The Ultra follows part of the same trail but from Whitehorse going north. Competitors either run, mountain bike. or cross-country ski and can choose a160km race to Braeburn, a 480 km race to Pelly Farm, or a 700km race all the way to Dawson City.
“It’s been a crazy winter and it’s a dangerous winter because you don’t have to get very wet to get in trouble if you’re out in the bush,” says veteran Whitehorse musher Frank Turner. “The whole idea is to stay dry.”
Earlier in the season the Yukon saw warm temperature records broken, extreme winds over 100km/h followed by heavy snowfall which acts like an insulation blanket and can keep still bodies of water from freezing.
“That trail that we’ve been using was exposed to the cold air,” Turner says, “and that’s still hard.

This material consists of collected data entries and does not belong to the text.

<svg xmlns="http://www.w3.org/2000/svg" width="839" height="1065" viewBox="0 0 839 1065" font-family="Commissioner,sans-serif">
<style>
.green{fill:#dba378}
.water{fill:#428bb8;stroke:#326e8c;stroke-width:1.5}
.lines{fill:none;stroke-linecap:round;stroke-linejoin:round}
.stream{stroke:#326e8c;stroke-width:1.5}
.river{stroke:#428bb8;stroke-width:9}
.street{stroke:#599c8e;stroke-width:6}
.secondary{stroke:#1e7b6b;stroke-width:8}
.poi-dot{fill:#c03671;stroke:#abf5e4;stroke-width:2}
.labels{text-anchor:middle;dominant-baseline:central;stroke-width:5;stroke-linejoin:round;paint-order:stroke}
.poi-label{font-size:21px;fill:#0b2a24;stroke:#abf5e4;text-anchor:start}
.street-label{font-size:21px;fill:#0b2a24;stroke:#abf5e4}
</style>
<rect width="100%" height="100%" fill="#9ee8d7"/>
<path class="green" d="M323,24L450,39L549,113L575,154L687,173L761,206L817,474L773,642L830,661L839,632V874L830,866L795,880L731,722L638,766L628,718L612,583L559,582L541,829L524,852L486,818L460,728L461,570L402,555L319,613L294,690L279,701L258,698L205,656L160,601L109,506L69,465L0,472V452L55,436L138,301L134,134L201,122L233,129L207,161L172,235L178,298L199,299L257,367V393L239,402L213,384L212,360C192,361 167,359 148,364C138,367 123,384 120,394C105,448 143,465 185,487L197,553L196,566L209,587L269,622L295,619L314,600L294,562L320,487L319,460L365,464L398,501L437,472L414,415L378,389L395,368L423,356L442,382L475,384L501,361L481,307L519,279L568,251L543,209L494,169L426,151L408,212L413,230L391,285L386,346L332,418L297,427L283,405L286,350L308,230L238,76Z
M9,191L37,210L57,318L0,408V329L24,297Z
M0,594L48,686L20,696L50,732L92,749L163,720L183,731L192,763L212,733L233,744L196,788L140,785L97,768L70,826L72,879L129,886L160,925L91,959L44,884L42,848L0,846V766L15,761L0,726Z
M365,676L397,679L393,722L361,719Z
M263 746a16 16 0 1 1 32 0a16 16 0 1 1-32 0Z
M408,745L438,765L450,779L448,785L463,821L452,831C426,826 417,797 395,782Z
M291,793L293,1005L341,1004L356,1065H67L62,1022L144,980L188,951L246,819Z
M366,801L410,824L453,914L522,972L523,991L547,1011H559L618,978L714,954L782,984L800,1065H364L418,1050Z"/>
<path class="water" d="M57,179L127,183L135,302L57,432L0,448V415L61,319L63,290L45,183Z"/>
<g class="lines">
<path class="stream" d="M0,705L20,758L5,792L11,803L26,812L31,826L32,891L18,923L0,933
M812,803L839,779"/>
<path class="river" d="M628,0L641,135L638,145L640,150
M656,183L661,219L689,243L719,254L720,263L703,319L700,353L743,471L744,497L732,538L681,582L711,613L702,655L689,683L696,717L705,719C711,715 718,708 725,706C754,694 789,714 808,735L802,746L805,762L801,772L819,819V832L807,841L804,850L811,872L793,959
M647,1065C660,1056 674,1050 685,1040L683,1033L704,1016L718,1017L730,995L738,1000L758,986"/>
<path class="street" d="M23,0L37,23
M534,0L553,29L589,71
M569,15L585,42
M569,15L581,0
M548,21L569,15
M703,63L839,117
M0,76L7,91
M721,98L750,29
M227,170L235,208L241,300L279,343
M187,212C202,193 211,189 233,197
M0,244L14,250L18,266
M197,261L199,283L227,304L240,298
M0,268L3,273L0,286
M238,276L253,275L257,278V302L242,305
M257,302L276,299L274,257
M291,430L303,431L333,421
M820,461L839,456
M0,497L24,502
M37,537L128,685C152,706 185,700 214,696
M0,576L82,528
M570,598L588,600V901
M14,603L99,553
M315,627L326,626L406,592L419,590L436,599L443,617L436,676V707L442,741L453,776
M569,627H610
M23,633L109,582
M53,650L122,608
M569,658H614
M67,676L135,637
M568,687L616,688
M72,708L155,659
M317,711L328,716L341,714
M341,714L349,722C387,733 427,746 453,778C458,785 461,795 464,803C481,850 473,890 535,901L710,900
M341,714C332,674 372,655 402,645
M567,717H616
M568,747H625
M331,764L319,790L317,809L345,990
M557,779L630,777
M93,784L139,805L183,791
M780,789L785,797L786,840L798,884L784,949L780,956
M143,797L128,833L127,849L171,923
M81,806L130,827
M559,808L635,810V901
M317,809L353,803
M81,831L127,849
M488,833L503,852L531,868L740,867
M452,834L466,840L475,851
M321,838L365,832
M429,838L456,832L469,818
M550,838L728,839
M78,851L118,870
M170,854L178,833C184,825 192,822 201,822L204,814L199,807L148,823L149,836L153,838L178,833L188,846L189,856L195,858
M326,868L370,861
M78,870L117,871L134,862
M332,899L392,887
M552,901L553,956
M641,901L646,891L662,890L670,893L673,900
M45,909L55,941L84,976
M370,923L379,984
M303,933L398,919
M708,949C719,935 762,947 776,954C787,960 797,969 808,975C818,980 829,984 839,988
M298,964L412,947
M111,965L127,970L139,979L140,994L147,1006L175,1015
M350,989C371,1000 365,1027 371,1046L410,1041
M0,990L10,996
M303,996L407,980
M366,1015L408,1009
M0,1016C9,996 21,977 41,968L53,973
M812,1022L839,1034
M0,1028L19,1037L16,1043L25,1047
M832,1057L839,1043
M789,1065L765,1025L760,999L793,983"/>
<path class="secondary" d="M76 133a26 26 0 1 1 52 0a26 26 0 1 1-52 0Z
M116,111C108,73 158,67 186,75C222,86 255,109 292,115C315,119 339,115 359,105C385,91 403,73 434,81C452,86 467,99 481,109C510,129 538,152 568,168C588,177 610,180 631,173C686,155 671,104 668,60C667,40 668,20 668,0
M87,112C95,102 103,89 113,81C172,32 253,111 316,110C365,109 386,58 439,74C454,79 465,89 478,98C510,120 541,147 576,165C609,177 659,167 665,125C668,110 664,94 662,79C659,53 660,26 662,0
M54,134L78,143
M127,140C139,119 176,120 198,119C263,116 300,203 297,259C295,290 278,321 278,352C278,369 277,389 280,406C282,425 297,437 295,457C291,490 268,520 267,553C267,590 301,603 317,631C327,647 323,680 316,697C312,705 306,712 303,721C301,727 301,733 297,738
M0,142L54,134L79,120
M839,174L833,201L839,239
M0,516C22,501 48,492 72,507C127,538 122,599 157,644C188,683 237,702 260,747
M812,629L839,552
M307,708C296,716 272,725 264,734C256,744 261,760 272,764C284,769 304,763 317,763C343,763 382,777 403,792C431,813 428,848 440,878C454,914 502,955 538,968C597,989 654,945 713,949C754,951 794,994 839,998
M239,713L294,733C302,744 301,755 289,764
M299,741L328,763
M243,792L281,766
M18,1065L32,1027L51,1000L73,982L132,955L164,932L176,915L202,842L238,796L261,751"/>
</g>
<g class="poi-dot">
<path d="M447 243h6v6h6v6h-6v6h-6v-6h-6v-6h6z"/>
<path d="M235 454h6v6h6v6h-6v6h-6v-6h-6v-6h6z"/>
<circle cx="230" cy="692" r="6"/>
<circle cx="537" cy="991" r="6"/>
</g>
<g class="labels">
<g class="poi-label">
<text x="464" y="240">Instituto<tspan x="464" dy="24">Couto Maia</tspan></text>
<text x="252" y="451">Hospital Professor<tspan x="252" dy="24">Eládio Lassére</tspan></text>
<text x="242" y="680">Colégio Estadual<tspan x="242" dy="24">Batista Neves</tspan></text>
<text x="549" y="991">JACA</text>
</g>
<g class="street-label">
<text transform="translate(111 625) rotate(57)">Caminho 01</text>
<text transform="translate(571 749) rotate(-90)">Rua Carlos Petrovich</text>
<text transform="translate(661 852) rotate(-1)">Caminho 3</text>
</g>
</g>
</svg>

But you step a couple of inches off that trail and then you’re into water.”
Robert Pollhamer who organizes the Ultra says the ideal weather would be -20. If it’s too warm the competitors sweat during the day which causes real problems for them at night when temperatures dip back well below zero.
Things should improve however for race start on January 30 for the Ultra and February 1 for the Quest. While temperatures were still above freezing on Friday, the 14 day forecast shows a gradual decline to -11 for Whitehorse by the end of January.
Some 56 competitors have signed up for the Ultra, and 19 mushers for the Quest.